Причину такого межкультурного непонимания он выяснил только в экранном словаре:
Журналист, от церковноанглийского «дневной» (diurnal, journal). Вор, который ворует днем — в отличие от ноктюрналиста, ночного вора. В старину так называли информационных сомелье, и в церковноанглийском слово «journalist» по-прежнему имеет коннотации, связанные с информационным бизнесом. Поэтому защита журналистов долгое время служила поводом для цирковых войн.
Вот так, поводом для цирковых войн.
Кому нужна была правда? Люди, догадался Грым, даже не ставили себе задачи лишний раз очернить орков, показав их злобными идиотами, а просто пытались вместить всю неудобную сложность их жизни в одно обтекаемое клише, кочующее из снафа в снаф, потому что так проще было заполнить отведенные на это три минуты времени — а любое нестандартное развитие темы превратило бы три минуты в пять, а то и пятнадцать.
Были, конечно, и приятные отклонения от стереотипов — но большая часть продукции CINEWS INC не слишком удалялась от шаблона.

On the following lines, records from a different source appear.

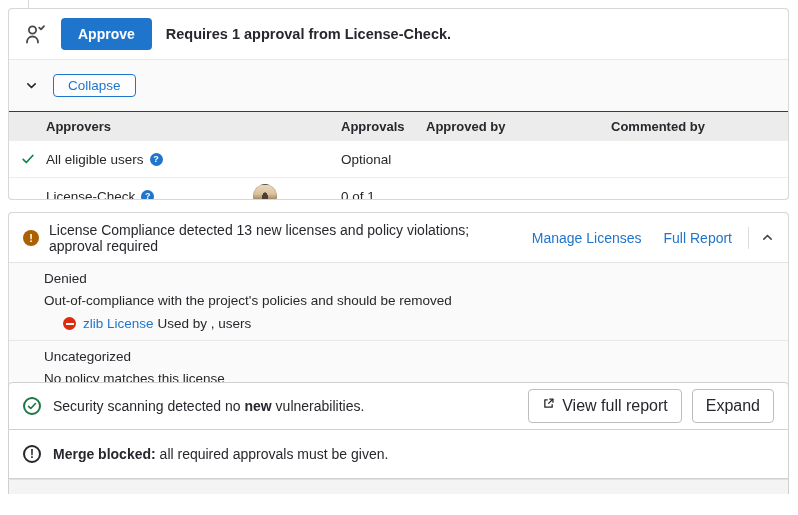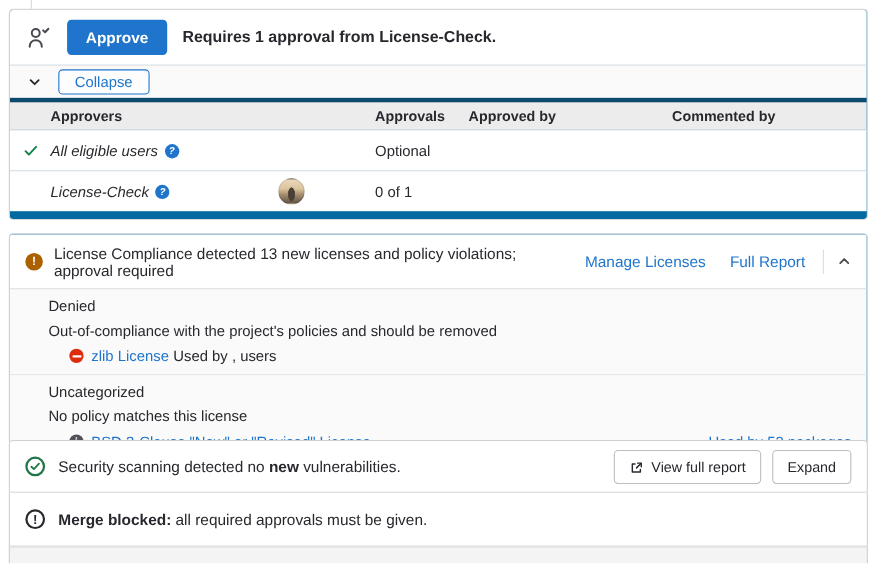--- a/index.html
+++ b/index.html
@@ -2,42 +2,42 @@
 <html><head>
 <meta charset="utf-8">
 <style>
   * { margin:0; padding:0; box-sizing:border-box; }
   html,body { background:#fff; }
   body {
     font-family:"Liberation Sans","DejaVu Sans",sans-serif;
     color:#28272d; font-size:14px;
     width:798px; height:515px; position:relative; overflow:hidden;
   }
-  .card { position:absolute; left:8px; width:781px; background:#0369a1;
+  .card { position:absolute; left:8px; width:781px; background:#84cc16;
           border:1px solid #d8d8d8; border-radius:4px; }
 
   
   .stub-line { position:absolute; left:28px; top:0; width:1px; height:8px; background:#d8d8d8; }
 
   
   #approvals-card { top:8px; height:192px; overflow:hidden; }
   .approve-row { display:flex; align-items:center; gap:14px; height:50px; padding:0 14px; background:#fff; }
   .btn-primary { background:#1f75cb; color:#fff; border:none; border-radius:4px;
                  padding:8px 17px; font-size:14px; font-weight:600; cursor:pointer;
                  font-family:inherit; }
   .requires-text { font-weight:700; font-size:14.5px; }
-  .collapse-row { display:flex; align-items:center; gap:15px; height:30px; padding:0 16px;
+  .collapse-row { display:flex; align-items:center; gap:15px; height:52px; padding:0 16px;
                   background:#fafafa; border-top:1px solid #e8e8e8; }
   .btn-collapse { background:#fdfdfe; color:#1f75cb; border:1px solid #1f75cb; border-radius:4px;
                   padding:3px 14px; font-size:13.5px; cursor:pointer; font-family:inherit; }
   .apr-grid { display:grid; grid-template-columns:37px 295px 85px 185px 1fr; align-items:center; }
-  .apr-head { background:#ececec; height:29px; font-weight:700; font-size:13px; border-top:4px solid #0c4a6e; }
+  .apr-head { background:#ececec; height:29px; font-weight:700; font-size:13px; border-top:1px solid #0c4a6e; }
   .apr-row  { height:37px; border-top:1px solid #ededed; background:#fff; font-size:13.5px; }
   .cell-check { display:flex; justify-content:center; }
-  .name-cell { display:flex; align-items:center; gap:6px;font-style:italic; }
+  .name-cell { display:flex; align-items:center; gap:6px; }
   .help-icon { width:13px; height:13px; border-radius:50%; background:#1f75cb; color:#fff;
                font-size:9px; font-weight:700; display:inline-flex; align-items:center;
                justify-content:center; cursor:pointer; }
   .avatar { width:24px; height:24px; border-radius:50%; margin-left:auto; margin-right:64px;
             border:1px solid rgba(0,0,0,.1);
             background:
               radial-gradient(ellipse 5px 10px at 50% 62%, #4a3f35 0 60%, rgba(0,0,0,0) 65%),
               linear-gradient(180deg,#e9d9bd 0%, #dcc39e 40%, #a98f6f 62%, #5d5244 100%); }
 
   
@@ -59,32 +59,32 @@
   .lc-item .used-by-plain { margin-left:4px; }
   .lc-item .used-by-link { margin-left:auto; }
   .lc-divider { height:1px; background:#e7e7e7; margin:6px -14px 6px -35px; }
   .denied-icon { width:13px; height:13px; border-radius:50%; background:#dd2b0e; position:relative; flex:none; }
   .denied-icon::after { content:""; position:absolute; left:2.5px; top:5.5px; width:8px; height:2px; background:#fff; }
   .info-icon { width:13px; height:13px; border-radius:50%; background:#535158; color:#fff;
                font-size:9px; font-weight:700; font-family:"Liberation Serif",serif;
                display:inline-flex; align-items:center; justify-content:center; flex:none; }
 
   
-  #status-card { top:400px; height:113px; border:none; background:transparent; }
+  #status-card { top:382px; height:113px; border:none; background:transparent; }
   .sec-row { display:flex; align-items:center; gap:12px; height:48px; padding:0 14px;
              background:#fff; border:1px solid #d0d0d0; border-radius:4px 4px 0 0; }
   .circle-ok { width:18px; height:18px; border-radius:50%; border:2px solid #217645; color:#217645;
                display:inline-flex; align-items:center; justify-content:center; flex:none; }
   .circle-alert { width:18px; height:18px; border-radius:50%; border:2px solid #28272d; color:#28272d;
                font-weight:700; font-size:12px; display:inline-flex; align-items:center;
                justify-content:center; flex:none; }
   .sec-buttons { margin-left:auto; display:flex; gap:10px; }
-  .btn-secondary { display:inline-flex; align-items:flex-end; gap:7px; background:#fff;
+  .btn-secondary { display:inline-flex; align-items:flex-start; gap:7px; background:#fff;
                    border:1px solid #bdbdbd; border-radius:4px; padding:7px 13px;
-                   font-size:13px; color:#28272d; cursor:pointer; font-family:inherit; }
+                   font-size:16px; color:#28272d; cursor:pointer; font-family:inherit; }
   .merge-row { display:flex; align-items:center; gap:12px; height:49px; padding:0 14px;
                background:#fff; border:1px solid #d0d0d0; border-top:none; }
   .footer-strip { height:15px; background:#f4f4f4; border-left:1px solid #d0d0d0;
                   border-right:1px solid #d0d0d0; border-top:1px solid #e2e2e2; }
   .bold { font-weight:700; }
   svg { display:block; }
 </style>
 </head>
 <body>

Однако в огромном количестве снафов (снятых, например, на исторические или мифологические темы) орки даже не упоминались. Грым сначала не мог взять в толк, где же здесь обещанный special newsreel — а потом сообразил, что это и есть цирковая часть. Любая война в Цирке была главной новостью в году — и самым подлинным из всех событий.
Визуально «новостной ролик» всегда был идеально сопряжен с «универсальным художественным фильмом». Трудно было сказать, где курица, а где яйцо: то ли костюмы сражающихся орков подбирали под сценарии, то ли сценарии писали под военную форму — но переход от хроники событий на Оркской Славе к любовному блоку не требовал никаких соединительных мостиков.
Любой снаф начинался стандартной формулой о том, что актеры и модели достигли возраста согласия, а за сцены насилия и жестокости полную ответственность несет правительство Уркаинского Уркаганата. В общем, все было ясно. Кроме одного.
Зачем люди снимают снафы?
Как ни странно, в многочисленных статьях не было прямого ответа на этот вопрос. Было только понятно, что снафы как-то связаны со здешней религией, и именно по этой причине их снимают на ритуальную светочувствительную пленку.
И они не просто имели отношение к религии.
Снафы, похоже, были главным таинством мувизма.
Каждое воскресенье Дом Маниту показывал свежий, или, как здесь говорили, «virgin snuff». В последний век или полтора в храмы ходило мало народу, но в воскресное утро любой мог посмотреть новый снаф у себя дома. Эта традиция была настолько фундаментальна для бизантийской identity, что ее было принято соблюдать — или хотя бы делать вид.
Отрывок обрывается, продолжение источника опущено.